Editor's Desk | A vacuum at DISA
Commentary: Lt. Gen. Charles Croom's departure leaves a big void at the top of the Defense Information Systems Agency
Lt. Gen. Charles Croom
It's hard to talk about the government's information technology future without confronting the exodus of top professionals retiring from federal agencies.
Harder still, perhaps, is watching who's leaving ' individuals such as the Interior Department's Ed Meagher, the Transportation Department's Bob Suda, and the Office of Federal Procurement Policy's Rob Burton this month alone ' and sensing the voids of expertise being left behind.
One retirement that concerns us in particular, however, is the departure of Air Force Lt. Gen. Charles Croom, who is stepping down this week after three years as director of the Defense Information Systems Agency and 35 years of federal service.
His departure is compounded by the Senate Armed Services Committee's unexpected decision last month to block the nomination of his successor, Navy Rear Adm.
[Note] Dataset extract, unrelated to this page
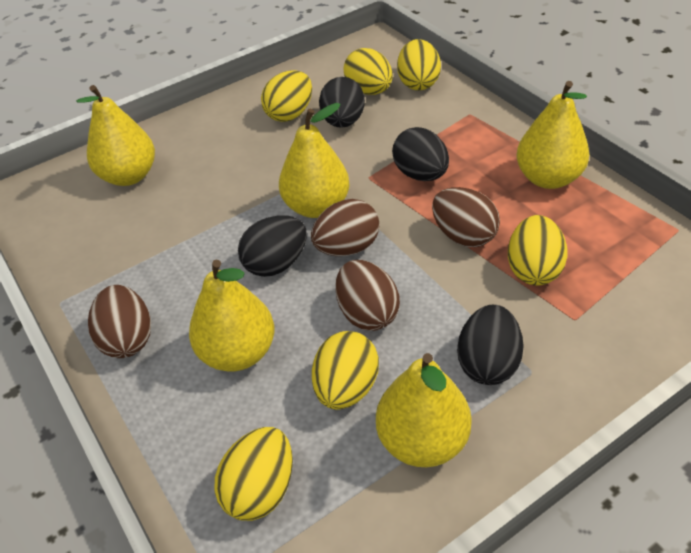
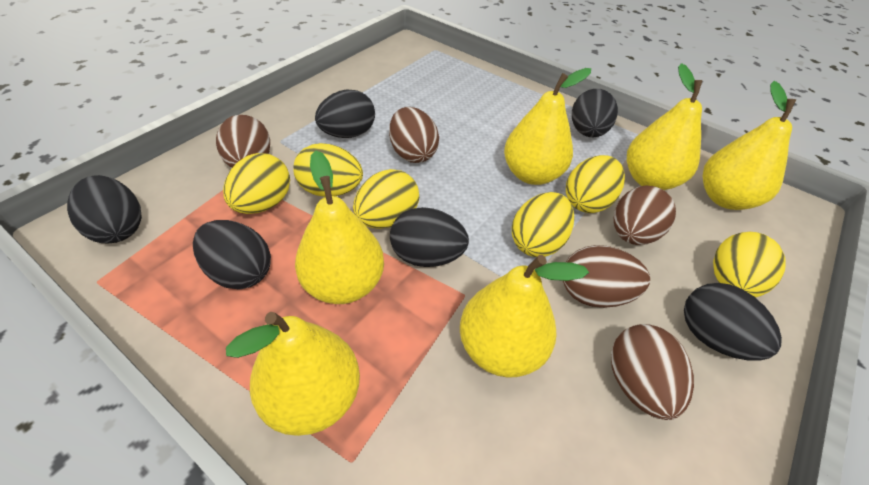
black egg: [238,215,307,277] [319,77,365,128] [392,127,449,181] [457,305,524,385] = 4 -> [67,175,142,243] [193,220,271,290] [315,90,375,138] [390,207,469,267] [572,89,618,137] [684,283,782,361] = 6
brown egg: [88,285,151,358] [311,199,380,256] [335,260,400,331] [432,187,500,247] = 4 -> [216,115,270,168] [389,107,439,163] [563,245,650,308] [611,324,694,420] [614,185,676,245] = 5
yellow pear: [76,85,155,186] [189,260,275,372] [279,103,350,218] [376,353,472,467] [516,81,589,189] = 5 -> [226,312,360,436] [295,151,384,304] [460,255,589,377] [504,68,591,185] [627,63,703,190] [702,81,796,210] = 6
Elizabeth Hight.
Croom proved a gifted leader at DISA. He understood how to use vision, empowerment, humility and respect to tackle seemingly intractable issues. He also infused a new sense of pragmatism and speed. His mantra, 'adopt before you buy, buy before you create' has taken root in a culture that once believed building IT was the only way to go.
Less than a decade ago, DISA was on the brink of being dismantled, hobbled by deepening dissatisfaction with the value and service it was providing. The 2001 terrorist attacks revealed ' and ultimately revived ' DISA's importance in supporting the military's data and telecommunications networks. It took the leadership of Gen. James Cartwright on the Joint Staff and Croom's predecessor, Lt. Gen. Harry Raduege, to win DISA the authority ' and its director the three-star general's rank ' needed to regain traction.
Croom shifted that traction into higher gear. And many regarded Hight as a highly capable successor.
Her nomination, submitted in February, was killed because of concerns that her marriage to a vice president of business development at Northrop Grumman would be rife with conflicts of interest.
The concern is legitimate. But its timing and impact are disappointing.
Hight is a talented leader who understands military IT and DISA's role in supporting it. The decision not only leaves her future contributions at DISA in the lurch but also creates a leadership vacuum ' one that could have been avoided ' at a critical time for DISA.